Model Zoo supports advanced performance enhancing capabilities such as data parallel and tensor parallel, in preview mode with limited functionality.

Known issues and limitations

This Beta release of SambaNova Model Zoo allows you to run popular open source models on RDU. You can fine tune any model with your own data, and make other changes to configuration and source code. However, this Beta release doesn’t yet include all the performance knobs required for high-performance production training or inference. We recommend that you use this release primarily for any model experimentations.
Running in data parallel or tensor parallel mode is supported in Preview mode with limited functionality.
- Data parallel. Due to the constraint of fixed host memory on each node, data parallel can run only up to 4 sockets for models with similar size to Llama-2 7B without running out of memory. The larger the model, the fewer number of replicas you can run. The out of memory issue happens during checkpoint loading when each worker loads its own checkpoint simultaneously. We are actively working on a sharded checkpoint loading API that will avoid this issue.
- Tensor parallel. In this release of Model Zoo, we support tensor parallel only with Llama-2 70B. For that model, tensor parallel is required.
  
  See How to use data parallel mode and How to use tensor parallel mode (Beta) for some background.
We have tested each model included in this release with a set of configuration parameter combinations. If you run with different parameters, the validator signals an error. You can set validate_config=False and continue experimenting at your own discretion. See Model Zoo Best Practices for details.
You can load checkpoints that are pretrained or finetuned with the training app into the inference app. Ensure that the inference app has the same model config as the training app that generated the checkpoint. Otherwise, the inference app’s model config takes precedence, and accuracy issues result.

Caveats

This is a Beta release. You may encounter bugs or limitations. To report issues, open a support case via an email to [email protected] or via the support portal support.sambanova.ai.
We appreciate your patience and your feedback as we work towards a more polished experience.
Your input will help shape the final product. We’re grateful for your participation in this early stage of development.

Documentation

This doc set includes some conceptual background, best practices, and troubleshooting information for Model Zoo. Step-by-step instructions for container setup, running training and inference, etc. are in the GitHub repo.

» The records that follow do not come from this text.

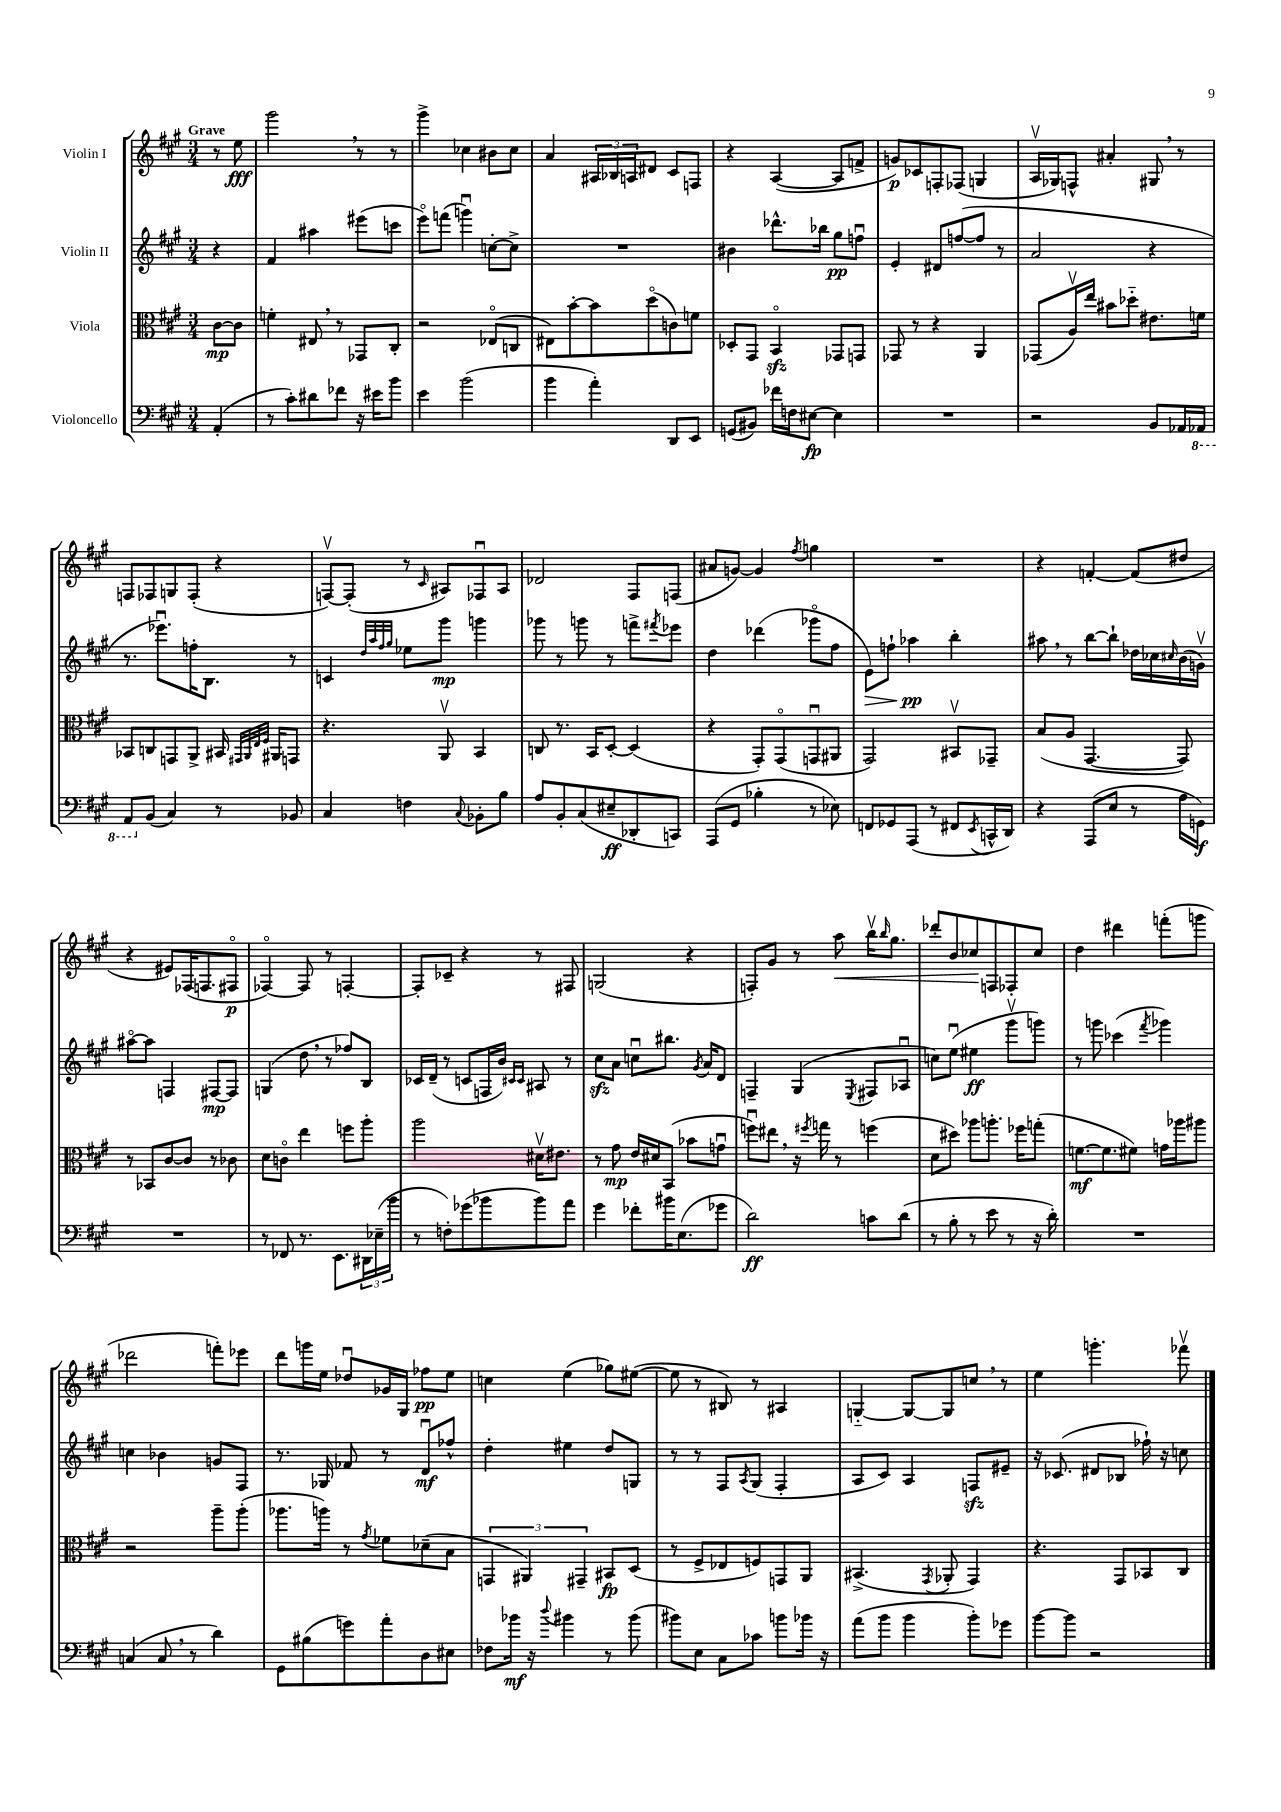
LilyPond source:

<<
\new StaffGroup <<
\new Staff = "s0" \with { instrumentName = "Violin I" } {
    \clef treble \key a \major \numericTimeSignature \time 3/4 \partial 4 \tempo "Grave"
    r8 e''8\fff |
    gis'''2 \breathe r8 r8 |
    gis'''4-> ces''4 bis'8 ces''8 |
    a'4 \tuplet 3/2 { ais16 bes16 a16 } dis'8 cis'8 f8 |
    r4 a4~( a8 f'8-> |
    g'8\p) ces'8 f8-. fes8( g4 |
    a16\upbow ges16) f8-^ ais'4-. gis8 \breathe r8 |
    f8 fes8 g8 fes8-.( r4 |
    f8~\upbow) f8-.( r8 \grace { cis'16 } ais8) fes8\downbow ais8 |
    des'2 fis8 f8( |
    ais'8 g'8~) g'4 \acciaccatura { fis''8 } g''4 |
    R2. |
    r4 f'4~-. f'8( dis''8 |
    r4 eis'8) fes16( f8. fis8\flageolet\p |
    fes4~\flageolet) fes8 r8 f4~-. |
    f8-. ces'8-- r4 r8 fis8 |
    g2( r4 |
    f8-.) gis'8 r8 a''8\< b''16\upbow \grace { b''16 } gis''8. |
    des'''8-. b'8 ces''8\! f8 fes8-. ces''8 |
    d''4 dis'''4 f'''8-.( g'''8 |
    des'''2 f'''8-.) ees'''8 |
    d'''8 g'''16 e''16 des''8\downbow ges'16 gis16 fes''8\pp e''8 |
    c''4 e''4( ges''8) eis''8~( |
    eis''8 r8 bis8) r8 ais4 |
    g4~-_ g8~ g8 c''8 \breathe r8 |
    e''4 g'''4.-. fes'''8\upbow \bar "|." |
}
\new Staff = "s1" \with { instrumentName = "Violin II" } {
    \clef treble \key a \major \numericTimeSignature \time 3/4 \partial 4
    r4 |
    fis'4 ais''4 eis'''8( c'''8 |
    e'''8\flageolet) f'''8( g'''4\downbow) c''8~-. c''8-> |
    R2. |
    bis'4 des'''8.-^ bes''16 gis''8\pp f''8\downbow |
    e'4-. dis'8 f''8~( f''8 r8 |
    a'2 r4 |
    r8. ees'''8.\downbow) f''16-. b8. r8 |
    c'4 \grace { d''32 a''32 fis''32 gis''32 } ees''8 gis'''8\mp g'''4 |
    ges'''8 r8 g'''8 r8 f'''8-> \acciaccatura { fis'''8 } ees'''8 |
    d''4 des'''4( ges'''8\flageolet fis''8 |
    e'8\>) f''8-! aes''4\pp\! b''4-. |
    ais''8 \breathe r8 b''8~ b''8-! des''16 ces''16 \grace { cis''16 } b'16( g'16\upbow) |
    ais''8~\flageolet ais''8 f4 fis8~\mp fis8 |
    g4( d''8 \breathe r8 fes''8) b8 |
    ces'16 d'16--( r8 c'8 f16 b'16) \grace { cis'16 cis'16 } ais8 r8 |
    cis''8\sfz a'8 c''8\downbow bis''8. \acciaccatura { gis'8 } a'16 d'8 |
    f4-- gis4( \acciaccatura { e8 } fis8 aes8\downbow |
    c''8) e''8\downbow( eis''4\ff gis'''8\upbow g'''8) |
    r8 g'''8 ces'''4( \acciaccatura { fis'''8 } ges'''4) |
    c''4 bes'4 g'8 fis8 |
    r8. ges16 fes'8 r8 d'8\downbow\mf fes''8-^ |
    d''4-. eis''4 d''8 g8 |
    r8 r8 fis8 \acciaccatura { a8 } gis8( fis4-. |
    a8 cis'8) a4 f8\sfz eis'8-- |
    r16 ces'8.( dis'8 bes8 fes''16-!) r16 c''8 \bar "|." |
}
\new Staff = "s2" \with { instrumentName = "Viola" } {
    \clef alto \key a \major \numericTimeSignature \time 3/4 \partial 4
    cis'8~\mp cis'8 |
    f'4-. eis8 \breathe r8 ges,8 cis8-. |
    r2 ees8\flageolet( c8 |
    eis8) b'8~-. b'8 d''8\flageolet( c'8) f'8 |
    des8-. gis,8 b,4\flageolet\sfz ges,8 g,8 |
    ges,8 r8 r4 a,4 |
    ges,8( a16\upbow) e''16 bis'8 des''8-_ eis'8. f'16 |
    bes,8 c8 g,8 a,8-> bis,16 \grace { gis,32 a,32 e32 fis32 } ais,16 g,8 |
    r4. a,8\upbow b,4 |
    c8 r8. b,16 d8~-. d4( |
    r4 gis,8-.) gis,8\flageolet( g,8\downbow ais,8 |
    gis,2) bis,8\upbow ges,8-- |
    b8( a8 gis,4.~ gis,8) |
    r8 bes,8 cis'8~ cis'8 r8 ces'8 |
    d'8 c'8\flageolet e''4 f''8 a''8-. |
    a''2 dis'16\upbow eis'8. |
    r8 gis'8\mp e'16 dis'16 b,8( bes'8 g'8\downbow |
    f''8\downbow) eis''8 \breathe r16 \acciaccatura { fis''8 } g''16 r8 f''4( |
    d'8 dis''8) aes''8 a''8.-. fes''16 g''8-.( |
    f'8.~\mf f'8. fis'8) g'16 aes''16 ais''8 |
    r2 a''8-- a''8-.( |
    aes''8. a''16) r8 \acciaccatura { gis'8 } fes'8 des'8--( b8 |
    \tuplet 3/2 { g,4 ais,4) gis,4-- } bis,8\fp d8( |
    r8 fis8-> ees8 f8) g,8 a,8 |
    bis,4.->( \acciaccatura { gis,8 } aes,8-. gis,4) |
    r4. gis,8 bes,8 cis8 \bar "|." |
}
\new Staff = "s3" \with { instrumentName = "Violoncello" } {
    \clef bass \key a \major \numericTimeSignature \time 3/4 \partial 4
    a,4-.( |
    r8 cis'8-.) dis'8 fes'8 r16 eis'16 b'8 |
    e'4 b'2( |
    b'4 a'4-.) d,8 e,8 |
    g,8( bis,8) fes'16 f16 eis8~\fp eis4 |
    R2. |
    r2 b,8 aes,16 \ottava #-1 aes,,16 |
    a,,8 \ottava #0 b,8( cis4) r8 bes,8 |
    cis4 f4 \appoggiatura { cis8 } bes,8-. b8 |
    a8 b,8-. cis8( eis8--\ff des,8-. c,8) |
    a,,8( gis,8 bes4-. r8 ees8) |
    f,8 ges,8 a,,8( r8 fis,8 \acciaccatura { e,8 } c,16-^ d,16) |
    r4 a,,8( e8 r8 a16 g,16\f) |
    R2. |
    r8 fes,8 r8. e,8. \tuplet 3/2 { dis,16 ees16--( b'16 } |
    r8 f8-.) ges'8( bes'8 bes'8) a'8 |
    gis'4 fes'8-. bis'16 e8.( ges'8 |
    d'2\ff) c'8 d'8( |
    r8 b8-. r8 e'8 r8 r16 d'16-.) |
    R2. |
    c4( c8 \breathe r8 d'4) |
    gis,8 bis8( g'8) a'8-. d8 eis8 |
    fes8 bes'16\mf r16 \appoggiatura { d''8 } bis'4 r8 bis'8( |
    bis'8) e8 cis8 ces'8 b'8 bes'16 r16 |
    a'8( b'8 b'4 b'8-.) ges'8 |
    b'8~ b'8 r2 \bar "|." |
}
>>
>>
\layout { \context { \Score \remove "Bar_number_engraver" } }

The SambaNova Model Zoo GitHub repo includes:

A top-level README file that gives an overview and points to other README files.
A document with instructions for setup of the container environment and the Devbox container.
An /examples README with step-by-step instructions for running inference with a Hugging Face checkpoint, running fine-tuning with a dataset and a Hugging Face checkpoint, and running data parallel training.
README files for /text_generation and /training that include Quick Run commands and discussions of differences between RDU and CPU example apps and workflows.
A README in the /models directory that discusses each file included for each model.
A model card README for our Llama , Gemma , and Mistral implementations.

In addition, this doc set includes the following documents:

Model Zoo architecture and workflows. Explores the Model Zoo architecture and workflows.
Get started with Model Zoo. Gets you started. You learn about the architecture and about the steps for running a modified Llama model on RDU hardware.
Model Zoo best practices. Learn from the expert how to pass in arguments, make changes to the example apps, and examine information about a training run.
Model Zoo troubleshooting. Troubleshooting information for Model Zoo users.
The SambaFlow API Reference has details about the classes, methods, and operators used by Model Zoo. NOTE: In some cases, the code contains operators (e.g. gather and scatter) that map to a corresponding sn_* operator (e.g. sn_gather and sn_scatter).